## [PROBLEM TO WORK ON]
From the first line to the last, restate every record word for word, leaving out the pictures.

## [SUPPLIED DATA]
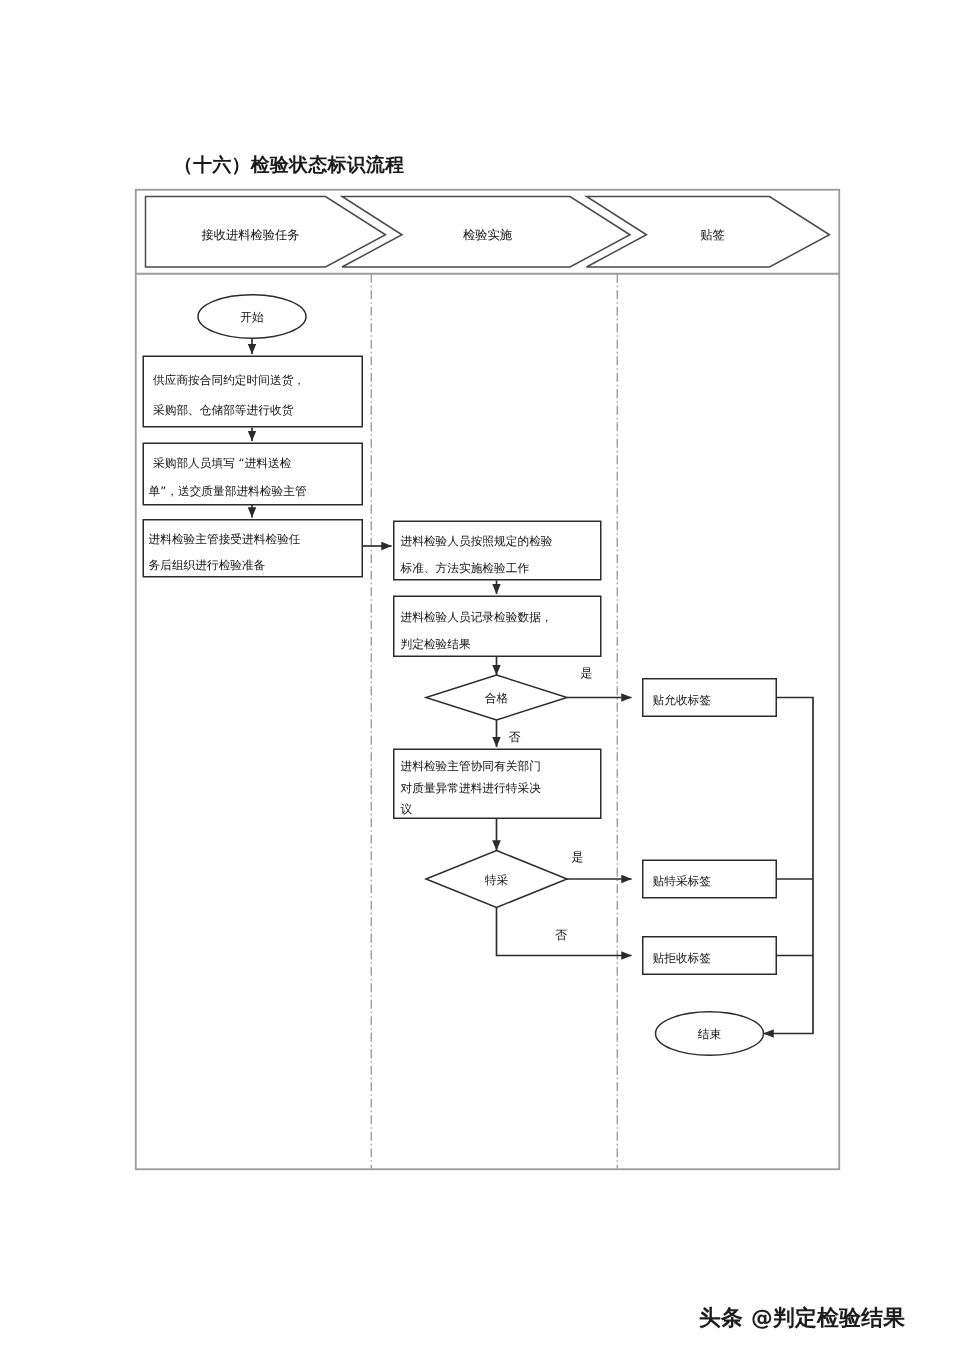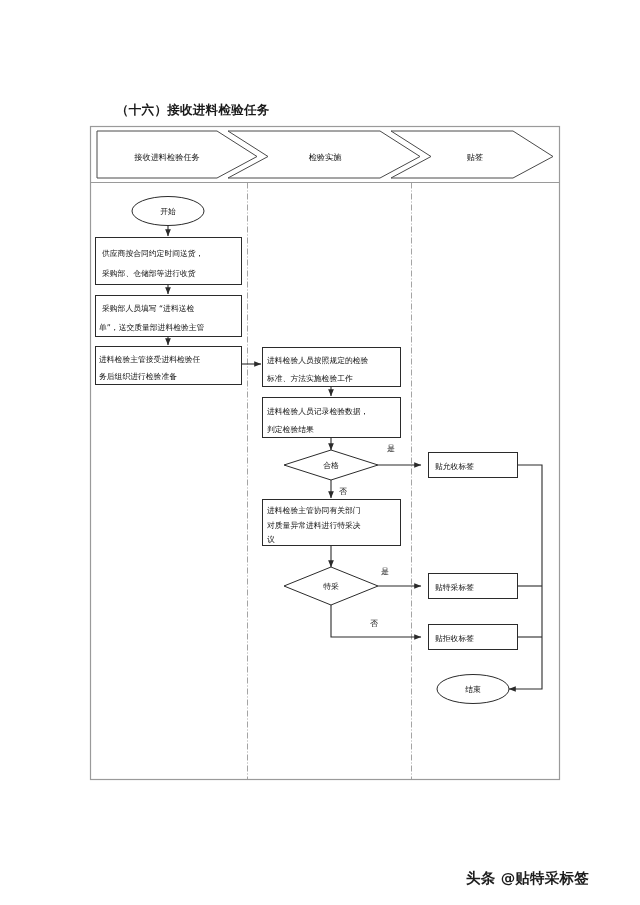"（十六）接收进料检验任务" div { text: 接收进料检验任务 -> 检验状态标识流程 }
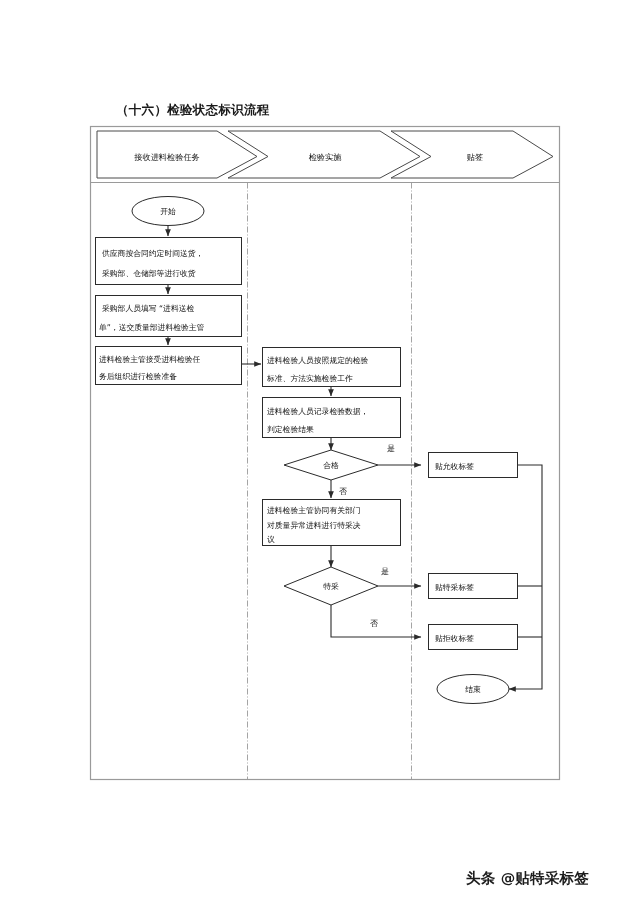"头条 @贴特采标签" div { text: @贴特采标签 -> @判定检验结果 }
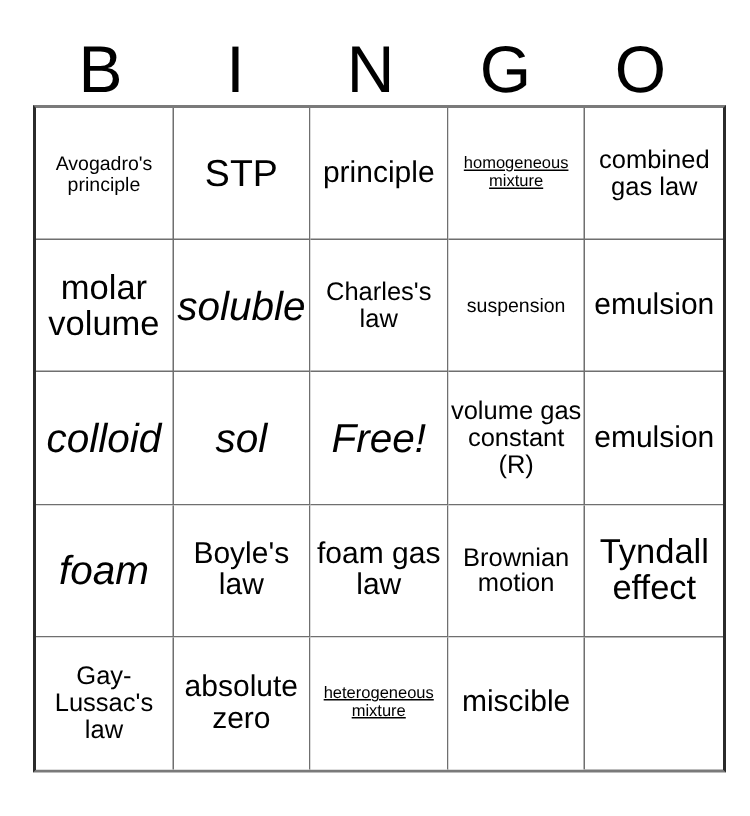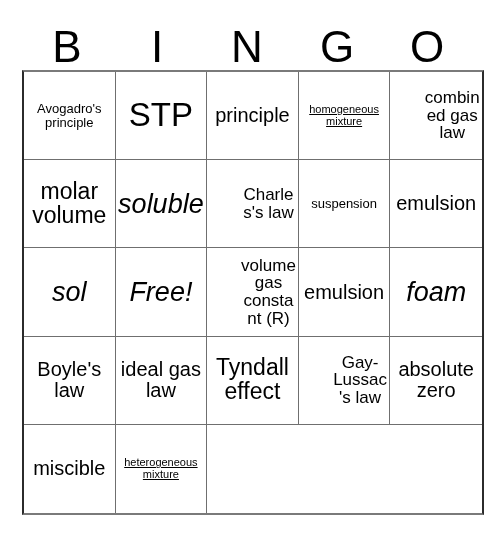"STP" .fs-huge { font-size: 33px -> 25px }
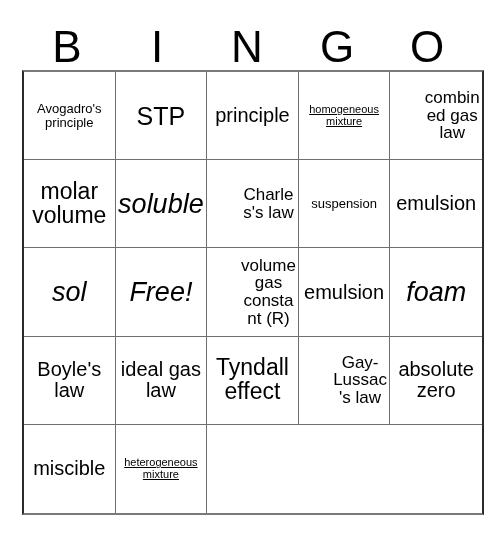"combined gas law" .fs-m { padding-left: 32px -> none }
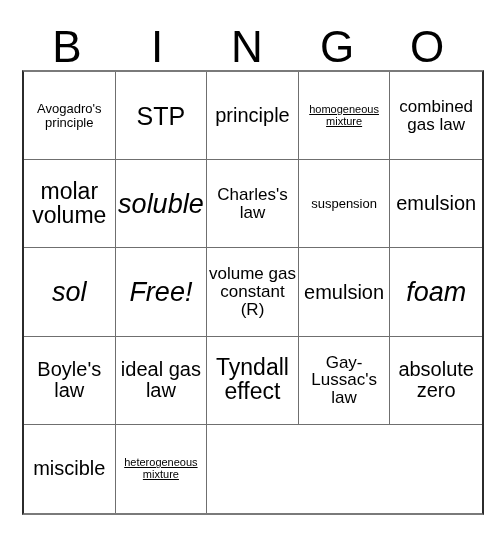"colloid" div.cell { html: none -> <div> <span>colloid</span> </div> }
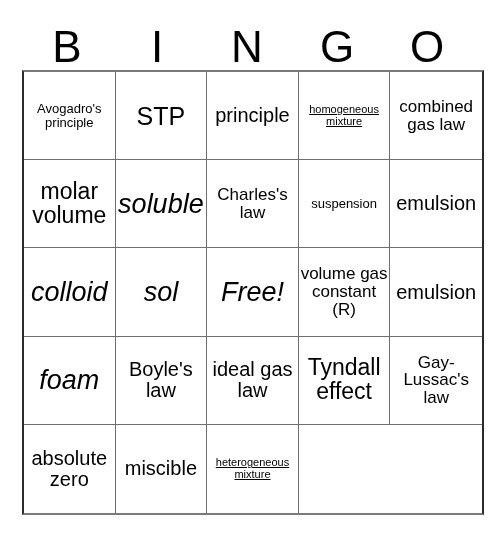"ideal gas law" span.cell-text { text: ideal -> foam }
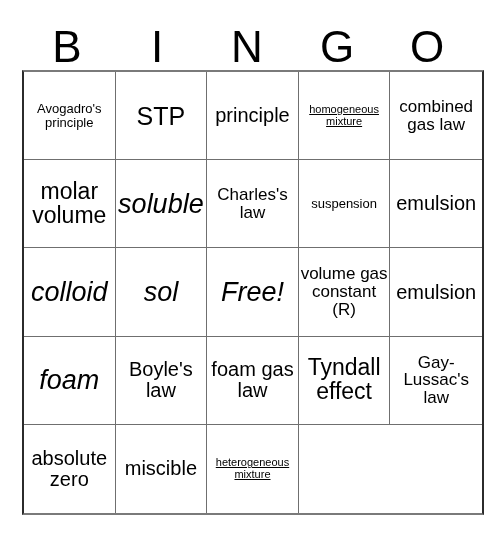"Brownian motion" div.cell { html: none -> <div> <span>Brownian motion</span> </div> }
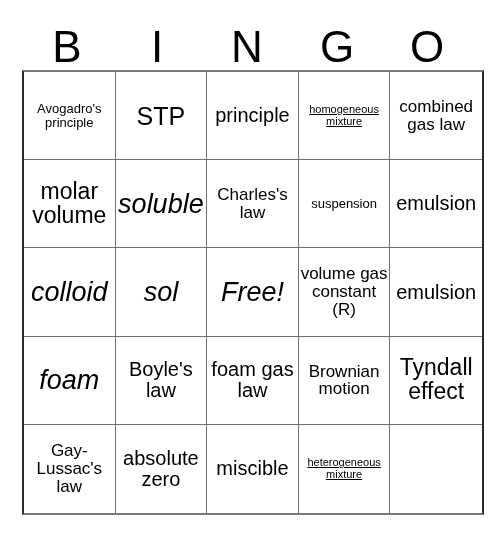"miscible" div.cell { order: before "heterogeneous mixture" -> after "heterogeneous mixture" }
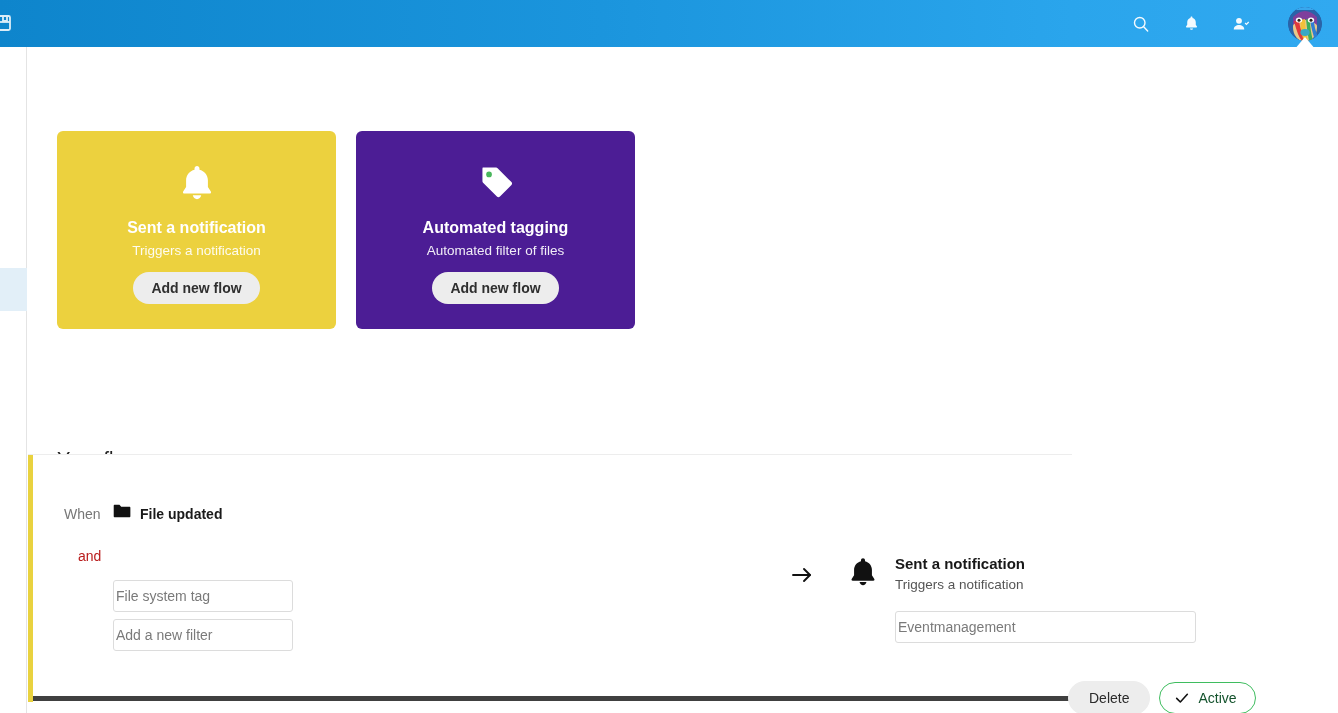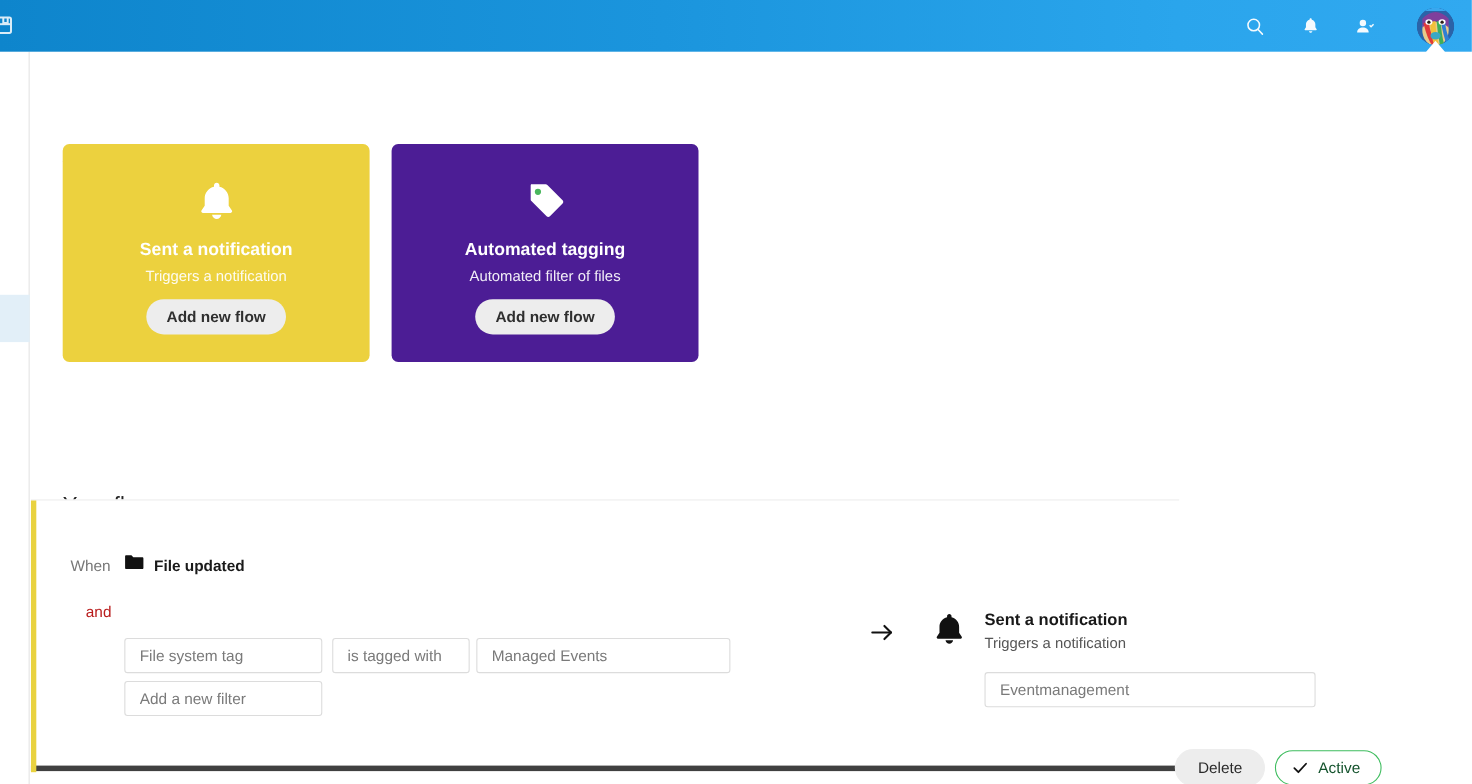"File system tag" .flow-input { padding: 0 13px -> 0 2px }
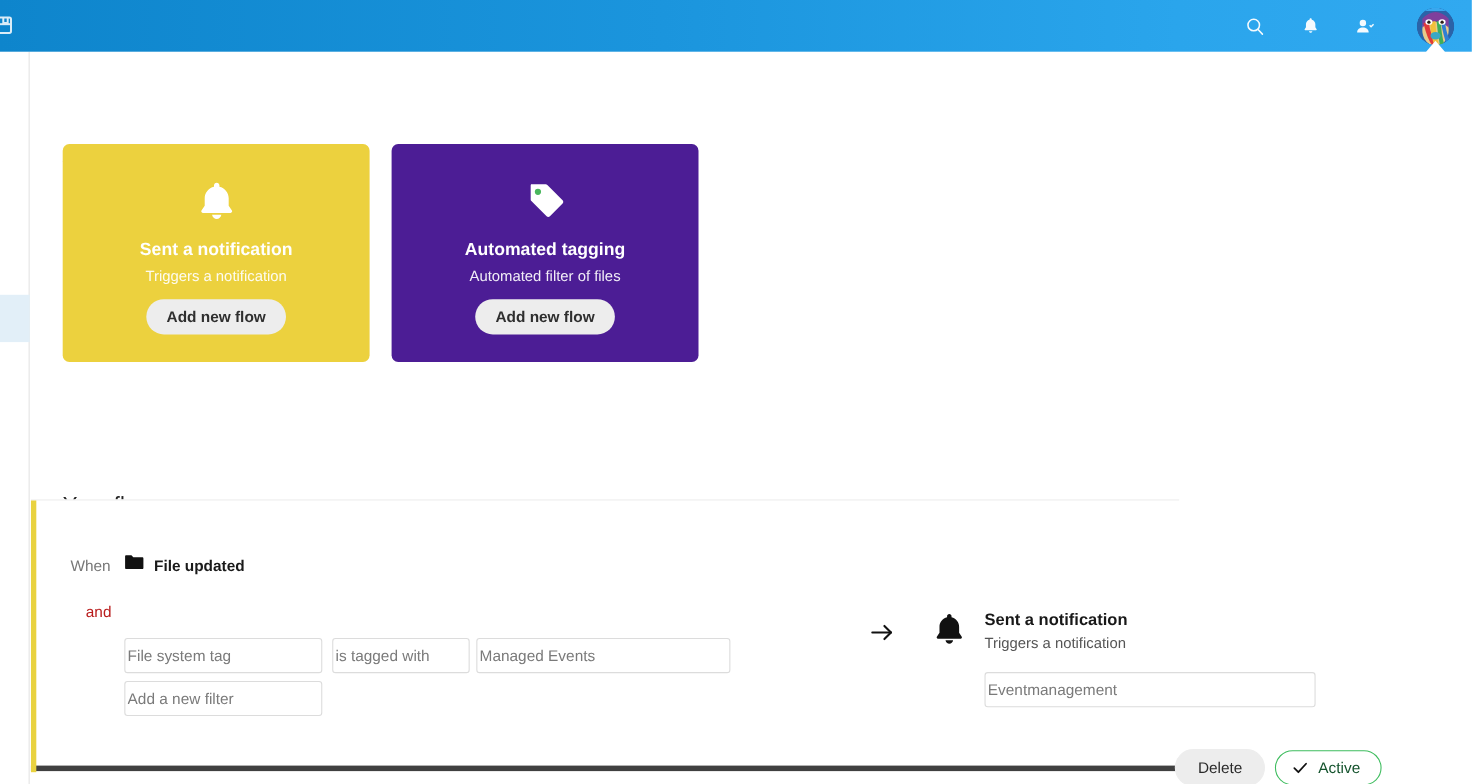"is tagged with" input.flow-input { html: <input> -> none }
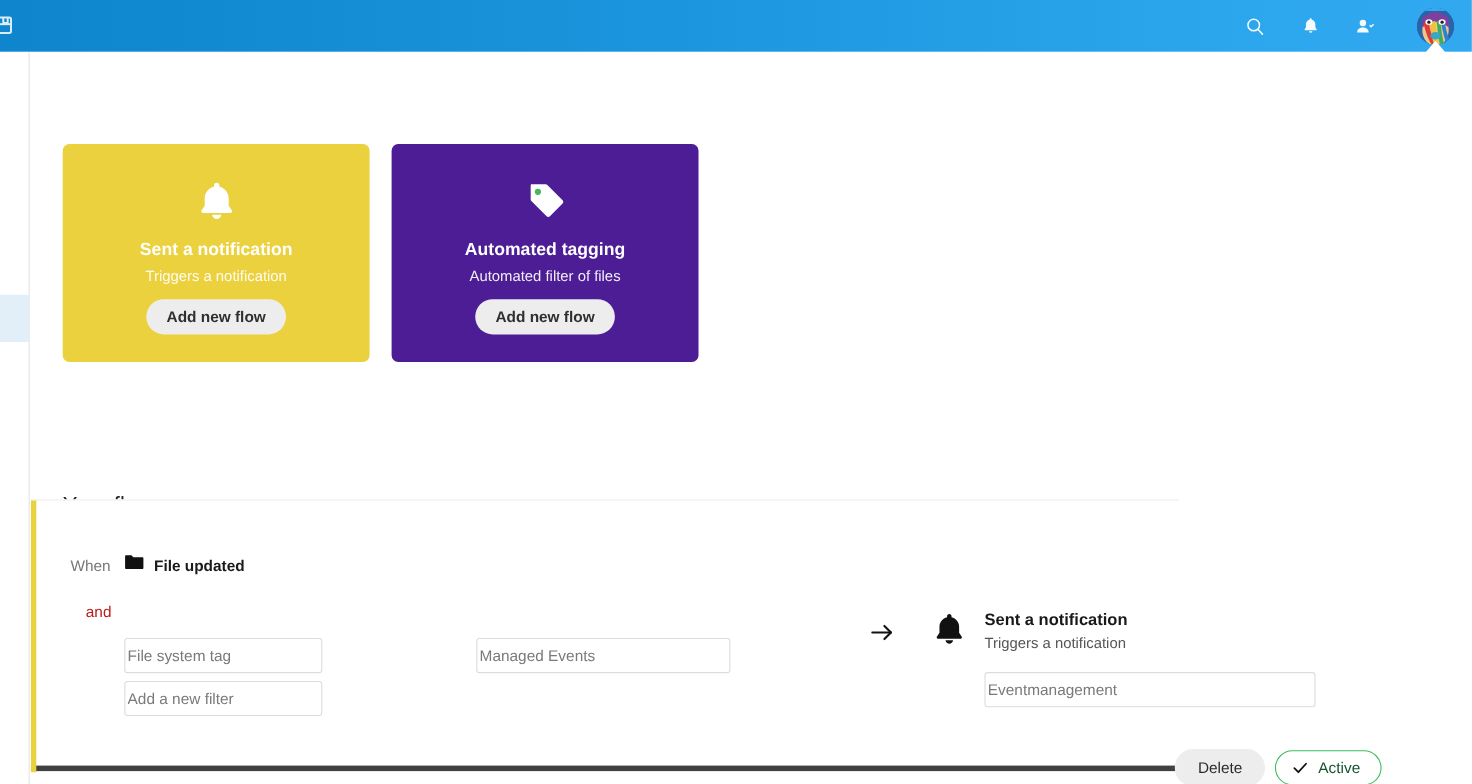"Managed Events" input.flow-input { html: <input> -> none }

## [PROBLEM SOLUTION]
"（十六）接收进料检验任务" div { text: 接收进料检验任务 -> 检验状态标识流程 }
"头条 @贴特采标签" div { text: @贴特采标签 -> @判定检验结果 }
"STP" .fs-huge { font-size: 33px -> 25px }
"combined gas law" .fs-m { padding-left: 32px -> none }
"colloid" div.cell { html: none -> <div> <span>colloid</span> </div> }
"ideal gas law" span.cell-text { text: ideal -> foam }
"Brownian motion" div.cell { html: none -> <div> <span>Brownian motion</span> </div> }
"miscible" div.cell { order: before "heterogeneous mixture" -> after "heterogeneous mixture" }
"File system tag" .flow-input { padding: 0 13px -> 0 2px }
"is tagged with" input.flow-input { html: <input> -> none }
"Managed Events" input.flow-input { html: <input> -> none }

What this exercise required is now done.